You are correct that both models are returning the parameter set (s^2,D) and that if you want t^2 and p, you would have to solve for them.
I don't know why you call the parameter set (t^2,p) the "true CS parameters". The set (t^2,p) conforms to one parameterization of a compound symmetric residual covariance structure if you project t^2 on to the diagonal and p*(t^2) onto the off-diagonal terms of the covariance matrix..

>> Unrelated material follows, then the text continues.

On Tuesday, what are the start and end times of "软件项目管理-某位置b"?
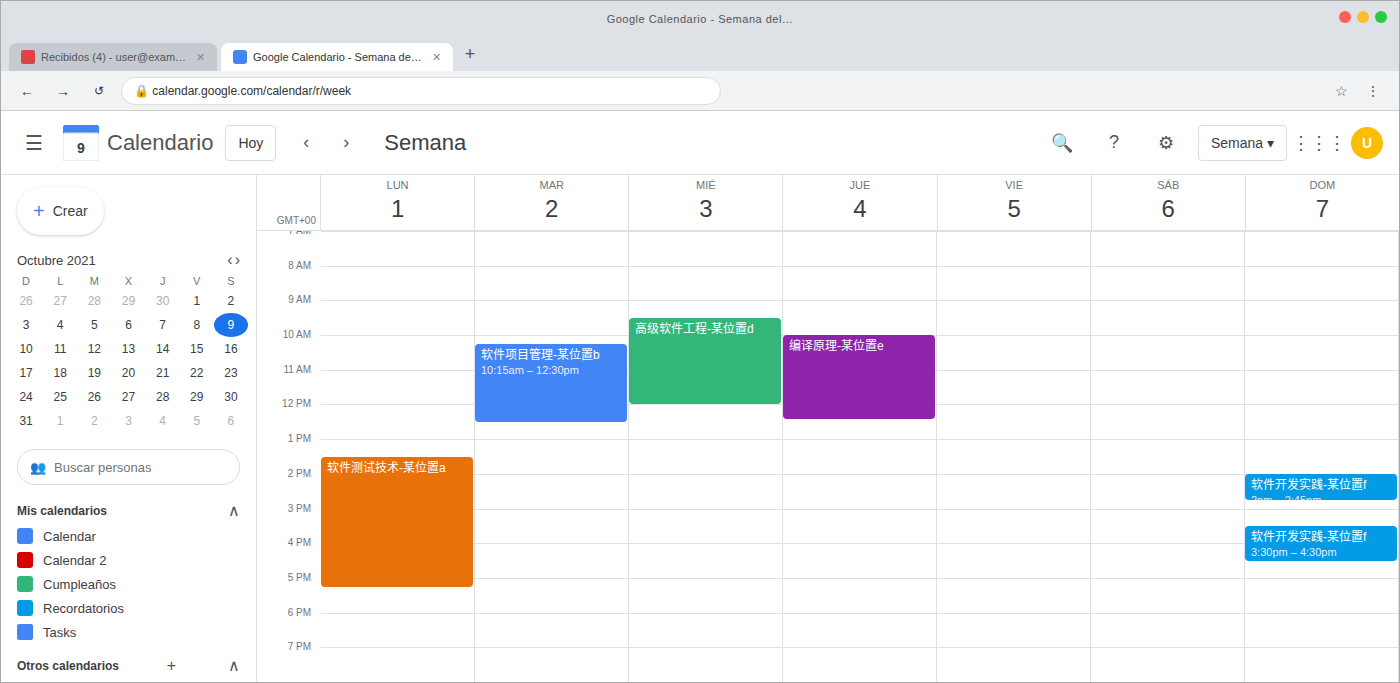
10:15 AM to 12:30 PM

You might note in this phrase that we are dealing with a covariance matrix. The parameter p is not directly observed in the variance/covariance matrix. Rather, the value of p for a particular row and column is the ratio of an off-diagonal covariance term to the square root of the product of the two variances indexed by the pairs (row,row) and (column,column). In a compound symmetric matrix, the diagonal terms are all the same (t^2) and the off-diagonal terms are all the same. Because the diagonal terms are a constant (the sum of the variance of the means and the variance about the means) and the off-diagonal terms are a constant (the variance of the means), the correlation of any two observations from a given subject is constant. But you observe that we are defining p in terms of variances. I would say that the parameterization which SAS employs for a compound symmetric covariance structure is the natural parameterization. (Note the avoidance of the term "true parameterization.")
By the way, it is probably quite rare that one would encounter a compound symmetric error structure when modeling longitudinal data. It is possible - but not likely. Observations which are adjacent in time would typically have a stronger correlation than observations which are distant in time.